If you’ve been on your journey to financial peace for a while, you might be pretty familiar with the 7 Baby Steps.
Following the Baby Steps puts you on the path to living the life God’s called you to, because financial problems aren’t holding you back. They give you a plan for saving your full emergency fund, becoming debt-free, paying for your kids’ college education in cash, and investing enough to live the retirement of your dreams. There’s even a step for paying off your house! But you might notice something missing: the step for saving for a house if you don’t already own one.
Well, it’s there! It’s called Baby Step 3b. If a house purchase is in your future, here’s everything you need to know about this special step.
1. Timing matters
Baby Step 3b comes after Baby Step 3 (saving your full emergency fund) and before Baby Step 4 (investing for retirement) for a reason: It’s setting you up to make what will probably be the biggest purchase of your life! You need to be debt-free with a fully funded emergency fund before thinking about saving up for a house.
At the same time, it won’t hurt to postpone investing for retirement for a short time to throw every extra dollar you earn at your down payment. Investing for retirement never ends, but saving to buy a house is temporary, so save for the house first. If you’re already investing, pause that while you’re in Baby Step 3b.
2. It doesn’t last forever
You shouldn’t stay in Baby Step 3b for longer than two to three years. You don’t want to delay any longer than necessary the power of compound interest that will come when you invest during Baby Step 4. You need just enough time to save up a down payment of at least 20% of the purchase price for a mortgage that won’t cost you more than 25% of your take-home pay.

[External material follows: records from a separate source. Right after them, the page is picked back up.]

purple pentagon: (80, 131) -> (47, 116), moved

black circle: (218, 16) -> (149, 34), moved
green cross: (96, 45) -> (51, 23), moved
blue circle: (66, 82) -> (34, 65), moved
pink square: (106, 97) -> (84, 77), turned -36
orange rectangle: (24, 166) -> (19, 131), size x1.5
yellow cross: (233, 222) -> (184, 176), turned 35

Baby Step 3b is meant for people who are sure they want to buy, not for those who think they might buy someday and are casually saving with no goal or end in sight. When you begin Baby Step 3b, you should know how much you need to save to buy a house in your budget and how long that will take. Once you hit that number, you can stop saving and move on to Baby Step 4!
3. The 100% down plan
There’s one caveat to all of this: to save up enough cash to put 100% down on your home. Yeah, we know. It sounds impossible, but people do it all the time! It just takes a little patience and perseverance. But going that route will affect how you work through the Baby Steps.
Saving up the full purchase price of your house will take longer than saving up a down payment—possibly longer than three years. So if that’s your goal, go ahead and begin investing in retirement (Baby Step 4) and—if you have ‘em—your kids’ college education (Baby Step 5) while you’re in Baby Step 3b. Waiting longer to start investing means you’ll lose out on lots of valuable compound interest. Reaching your savings goal takes you a little longer that way, but you’ll be securing your retirement and your kids’ college education in the meantime.
Related: Is It Your Job to Pay for College?
If home ownership is in your future, know that saving for a down payment (or the full asking price!) has a place in the Baby Steps! Congratulations on making home ownership part of your plans. It’s one of the most important investments you’ll ever make!